Calico as a network policy engine

Calico can also be used as a policy enforcement engine for your cluster. In such a scenario, networking is done by AWS-CNI, and Calico is used as a policy engine.

Calico offers a fully compliant policy engine that is not vendor-locked and deploys policies by utilizing technologies such as iptables, eBPF, Windows HNS, and others. Calico extends the original Kubernetes policy model and adds many features, such as global network policies, a fine-grained syntax, and tuneable policies supporting hostendpoint protection to defend against host-level attacks.

Calico network policy resources also add some crucial features to the basic Kubernetes policy model, such as policy order, explicit action, traffic logging, service account selectors, logical selectors, and others.

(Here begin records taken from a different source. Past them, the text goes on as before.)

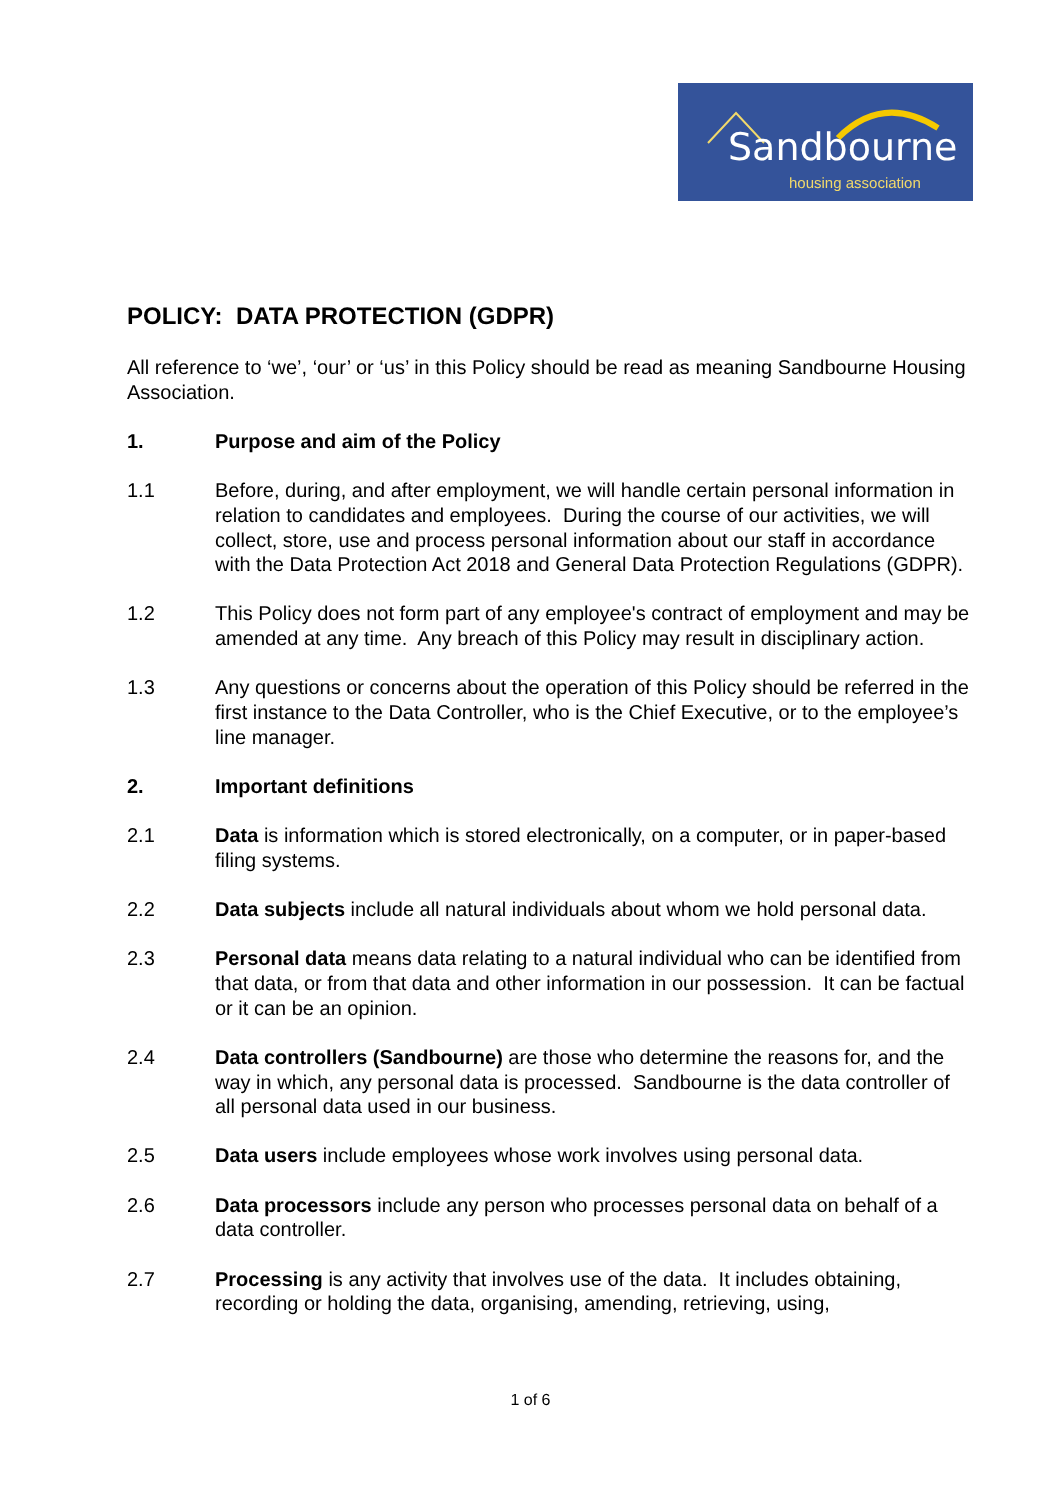Sandbourne housing association
POLICY: DATA PROTECTION (GDPR)
All reference to ‘we’, ‘our’ or ‘us’ in this Policy should be read as meaning Sandbourne Housing Association.
1. Purpose and aim of the Policy
1.1 Before, during, and after employment, we will handle certain personal information in relation to candidates and employees. During the course of our activities, we will collect, store, use and process personal information about our staff in accordance with the Data Protection Act 2018 and General Data Protection Regulations (GDPR).
1.2 This Policy does not form part of any employee's contract of employment and may be amended at any time. Any breach of this Policy may result in disciplinary action.
1.3 Any questions or concerns about the operation of this Policy should be referred in the first instance to the Data Controller, who is the Chief Executive, or to the employee’s line manager.
2. Important definitions
2.1 Data is information which is stored electronically, on a computer, or in paper-based filing systems.
2.2 Data subjects include all natural individuals about whom we hold personal data.
2.3 Personal data means data relating to a natural individual who can be identified from that data, or from that data and other information in our possession. It can be factual or it can be an opinion.
2.4 Data controllers (Sandbourne) are those who determine the reasons for, and the way in which, any personal data is processed. Sandbourne is the data controller of all personal data used in our business.
2.5 Data users include employees whose work involves using personal data.
2.6 Data processors include any person who processes personal data on behalf of a data controller.
2.7 Processing is any activity that involves use of the data. It includes obtaining, recording or holding the data, organising, amending, retrieving, using,
1 of 6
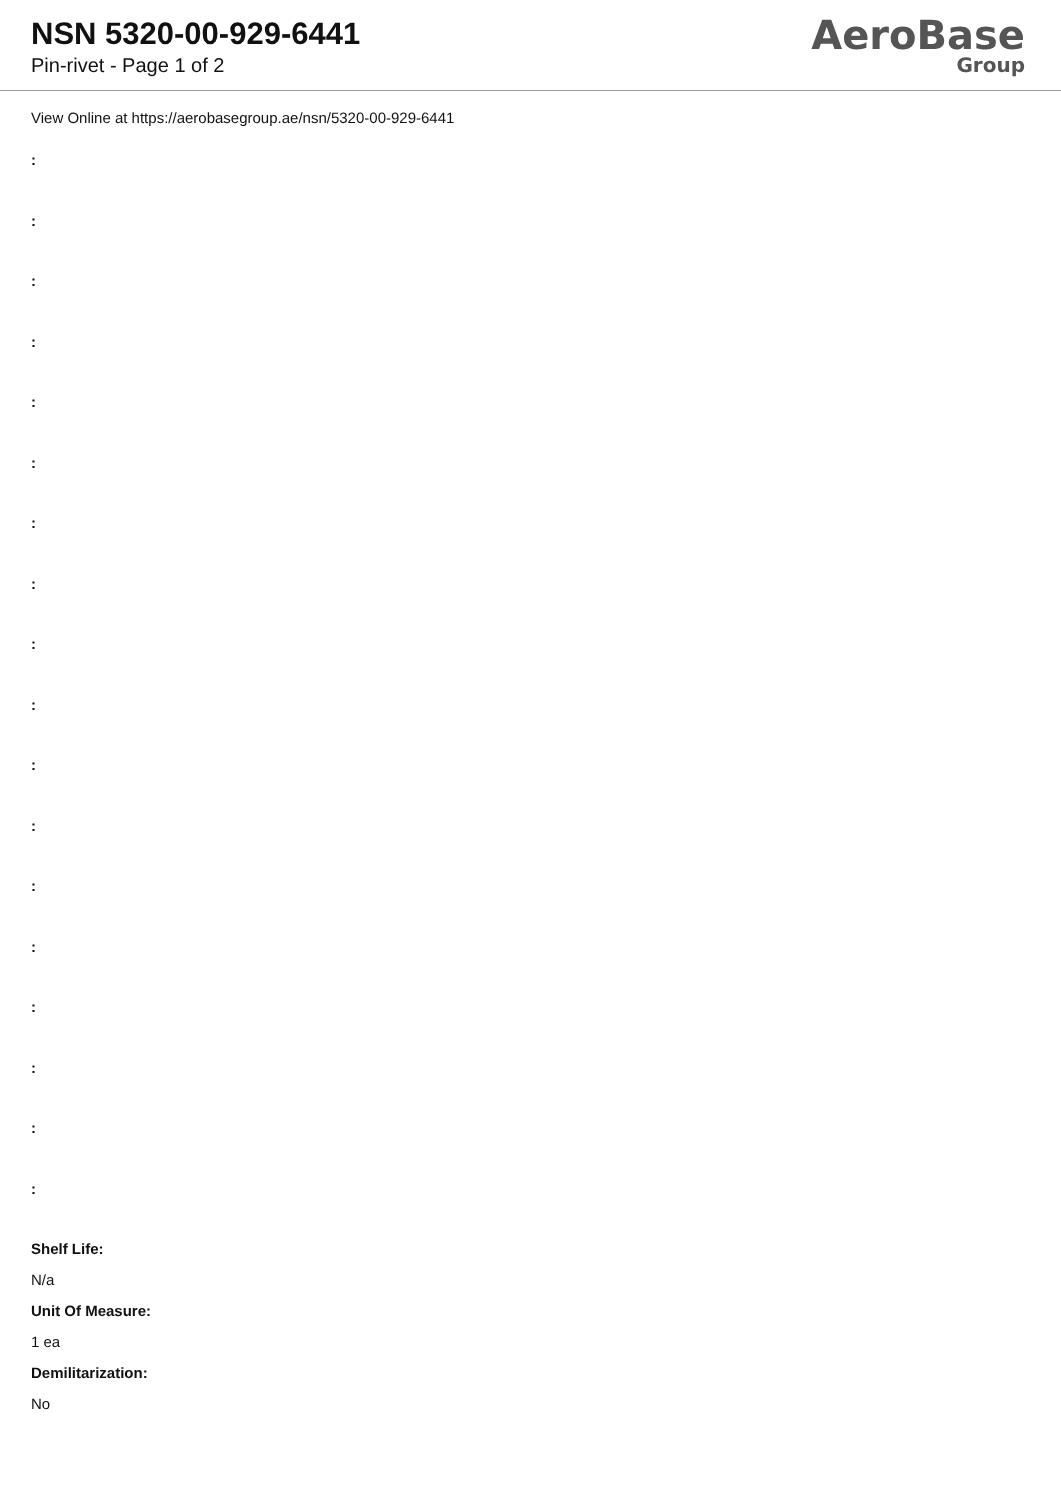NSN 5320-00-929-6441
Pin-rivet - Page 1 of 2
AeroBase
Group
View Online at https://aerobasegroup.ae/nsn/5320-00-929-6441
:
:
:
:
:
:
:
:
:
:
:
:
:
:
:
:
:
:
Shelf Life:
N/a
Unit Of Measure:
1 ea
Demilitarization:
No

Before the release of Kubernetes 1.25 on the EKS platform, policy enforcement was officially encouraged via Calico CNI due to the lack of policy enforcement support within the AWS-CNI plugin.

AWS network policy agent

Recently, AWS released an open-source companion to their CNI called Amazon Network Policy Controller. This controller instructs the Amazon network policy agent to deploy eBPF programs on the node to enable policy enforcement in your cluster.

Calico policy engine Amazon network policy agent
Policy Technology IPtables, nftables eBPF based eBPF based
Kubernetes policy compliant Fully compliant Fully compliant Partially
Application layer policy Supported via Istio, Envoy Not supported
Global network policies Yes, via Calico global network policies Not supported
Host protection policies Yes, via hostendpoint policies Limited to IP CIDR
Policy order Yes, policies can be prioritized Not supported
Policy action Yes, Allow, Deny, Log, Pass Not supported
Unique policy resources Yes, Calico supports service accounts, extended match operators Limited to Kubernetes basic model

Conclusion

The default networking engine for EKS on the AWS platform, AWS-CNI, delivers networking by allocating the primary or secondary IP addresses from a VPC to your workloads, leading to a layer of complexity for environments at scale. Calico ensures you can scale your workloads without concerns about IP address exhaustion or ENI IP limits.

For policy enforcement, AWS-CNI supports policy enforcement through the Amazon Network Policy Controller, which uses eBPF programs to enforce Kubernetes policies. Calico supports policy enforcement and can be installed as a standalone policy engine on top of AWS-CNI. It provides a fully compliant policy engine with capabilities like global network policies, host endpoint protection, and fine-grained syntax. Calico policies provide precedence, explicit action, and service accounts that allow you to fine-tune your cluster security.

To build a secure and efficient Kubernetes environment with EKS, it’s essential to understand and utilize these networking options, whether your focus is on performance, flexibility, or policy enforcement.